PASSAGE SHOWN below:

# Best Surf Rig?



## Fishingislife (Jun 4, 2016)

I'm primarily using a fish finder rig with a 4-5 oz pyramid to fish the surf. Any suggestions about what rig is best to use or should I stick with the fish finder? Also, do you guys suggest mono/flouro or wire for surf Riga? 


Thanks!


----------



## Fishin Mortician (Sep 15, 2015)

I think the very best advice anyone could possibly give you is to read the older posts here. There is a treasure trove of advice regarding rigs and so many other things you could never imagine. When I joined here I just thumbed backwards through the various pages hunting and picking.


----------



## Chris V (Oct 18, 2007)

Tons of info on this in past posts. I will say though that I rarely use a fish finder rig anymore. Shorter rigs with a fixed weight (bottom or top) and either short, in-line leaders or on drops allows more distance on the cast and better hook ups IMO.


----------



## Fishingislife (Jun 4, 2016)

Thanks for the comments guys! When you say a fixed weight, do you mean an egg weight between 2 swivels? How do you fix your weights?

Thanks!


----------



## NoMoSurf (Oct 2, 2007)

It also depends on what you are targeting:

Pompano/Whiting = hand ties 10-15lb flouro dropper rigs with smallest swivel you can find at top. I also dust swivel with tan paint to take off shine.

Redfish/Black Drum = 3-40lb flouro carolina style rig with egg weight unless surf rough. Then use pyramid

Small Sharks = same as Redfish rig except with 7-strand wire instead of flouro

Large sharks = specialized shark rigs. Books could be written on these...


----------

End of PASSAGE SHOWN.
RECORD SET below:

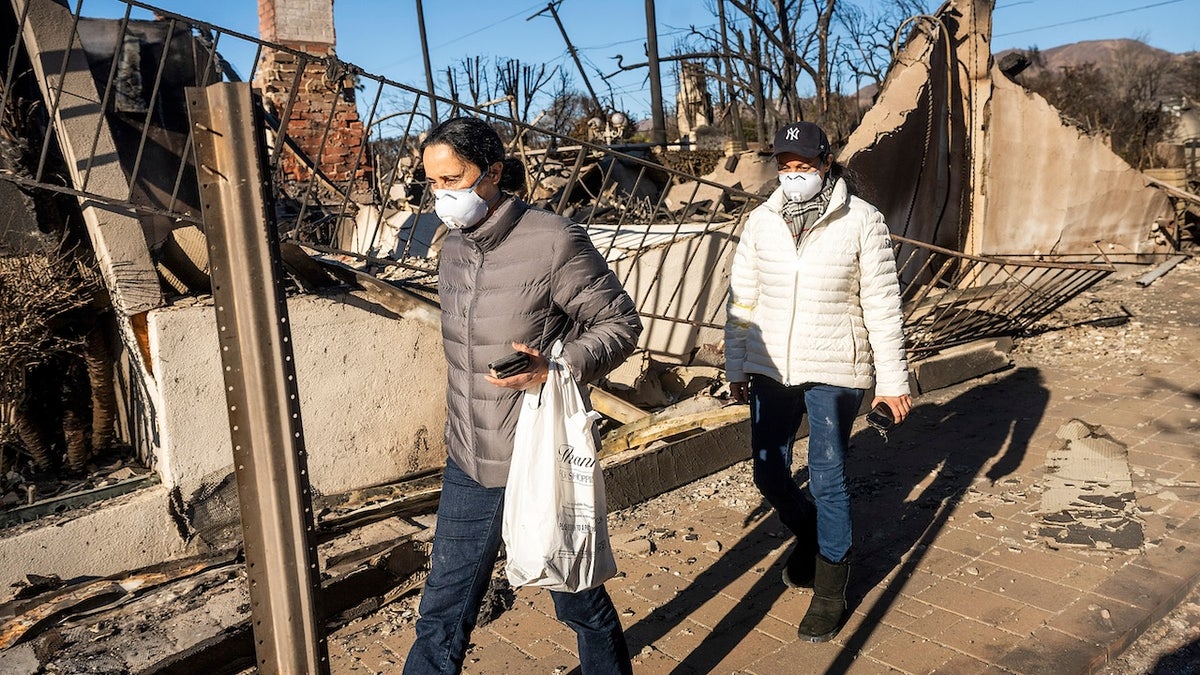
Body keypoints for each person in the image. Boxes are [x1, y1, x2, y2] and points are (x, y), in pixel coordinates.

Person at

End of RECORD SET.
RECORD SET below:

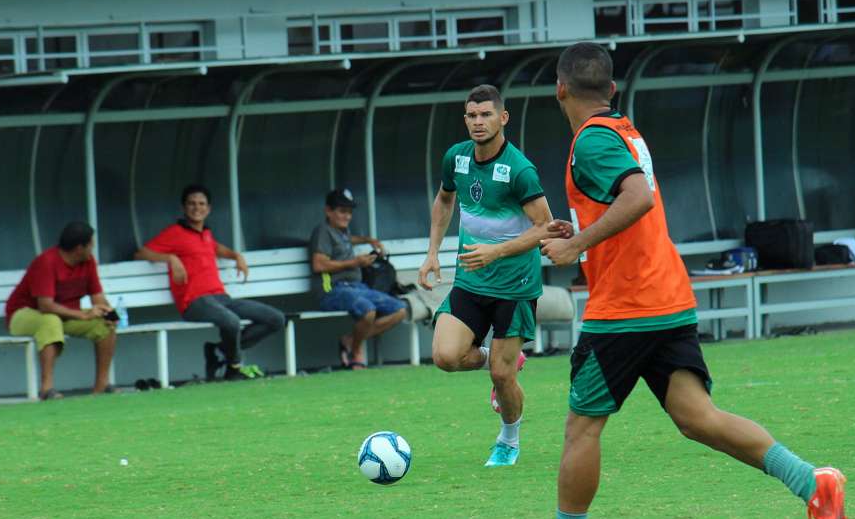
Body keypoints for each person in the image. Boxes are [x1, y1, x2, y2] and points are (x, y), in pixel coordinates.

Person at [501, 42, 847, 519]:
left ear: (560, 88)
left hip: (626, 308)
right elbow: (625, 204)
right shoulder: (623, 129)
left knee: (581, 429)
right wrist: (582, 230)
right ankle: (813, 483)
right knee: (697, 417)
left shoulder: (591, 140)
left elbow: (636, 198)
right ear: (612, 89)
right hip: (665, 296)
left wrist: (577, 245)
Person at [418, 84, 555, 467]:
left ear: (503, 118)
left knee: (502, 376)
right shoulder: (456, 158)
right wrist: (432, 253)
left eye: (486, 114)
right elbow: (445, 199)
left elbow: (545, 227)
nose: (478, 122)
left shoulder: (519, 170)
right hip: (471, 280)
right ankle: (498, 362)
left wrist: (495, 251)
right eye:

End of RECORD SET.
RECORD SET below:

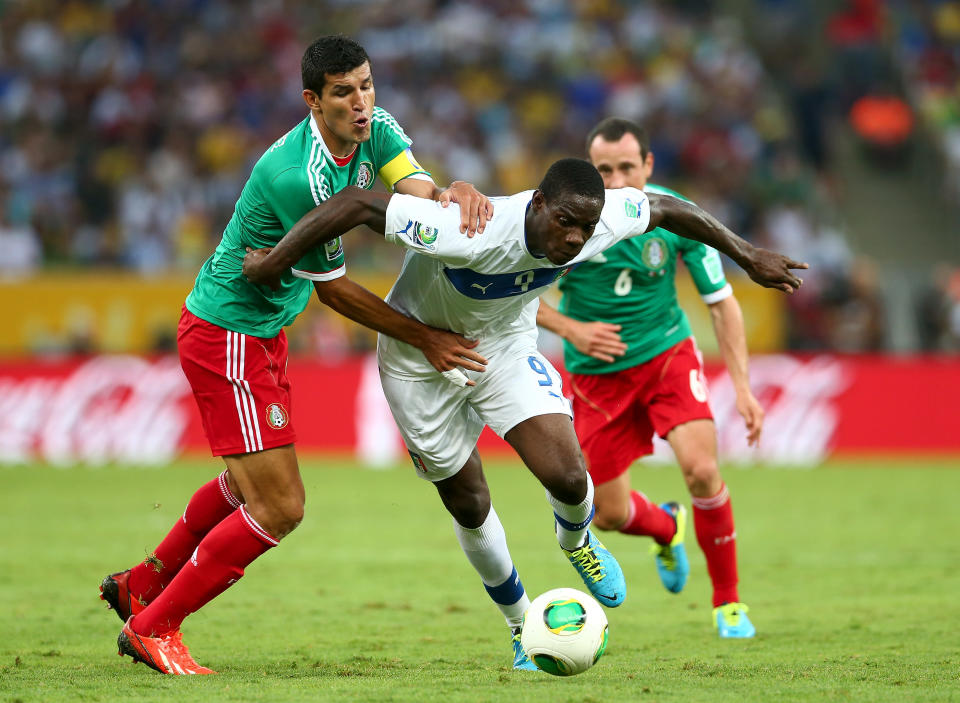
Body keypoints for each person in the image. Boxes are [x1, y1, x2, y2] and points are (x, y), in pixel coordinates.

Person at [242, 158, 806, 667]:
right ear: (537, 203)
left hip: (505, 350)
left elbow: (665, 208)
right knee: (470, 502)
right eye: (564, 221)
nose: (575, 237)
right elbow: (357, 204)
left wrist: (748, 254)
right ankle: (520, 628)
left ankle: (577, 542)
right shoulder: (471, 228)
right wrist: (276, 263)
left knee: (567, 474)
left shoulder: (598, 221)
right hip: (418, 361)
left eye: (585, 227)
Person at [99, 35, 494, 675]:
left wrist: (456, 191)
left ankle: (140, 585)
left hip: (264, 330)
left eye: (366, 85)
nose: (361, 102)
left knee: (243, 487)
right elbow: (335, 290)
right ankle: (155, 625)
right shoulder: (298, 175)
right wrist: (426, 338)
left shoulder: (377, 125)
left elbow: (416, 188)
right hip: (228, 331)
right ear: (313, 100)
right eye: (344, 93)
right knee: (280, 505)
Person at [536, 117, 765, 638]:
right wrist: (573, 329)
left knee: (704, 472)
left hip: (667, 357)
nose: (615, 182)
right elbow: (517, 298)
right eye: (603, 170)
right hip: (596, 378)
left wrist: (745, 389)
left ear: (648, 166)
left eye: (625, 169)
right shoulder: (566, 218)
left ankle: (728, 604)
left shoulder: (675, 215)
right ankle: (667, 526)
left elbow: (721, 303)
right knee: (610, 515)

End of RECORD SET.

REQUIREMENT 1:
Name every distinct username that posts in the surf rig thread.
REQUIREMENT 2:
Please reproduce the surf rig thread starting with "Pompano/Whiting = hand" and going on through "take off shine.".
Rely on the surf rig thread alone.

TASK ANSWER 1:
Fishingislife, Fishin Mortician, Chris V, NoMoSurf

TASK ANSWER 2:
Pompano/Whiting = hand ties 10-15lb flouro dropper rigs with smallest swivel you can find at top. I also dust swivel with tan paint to take off shine.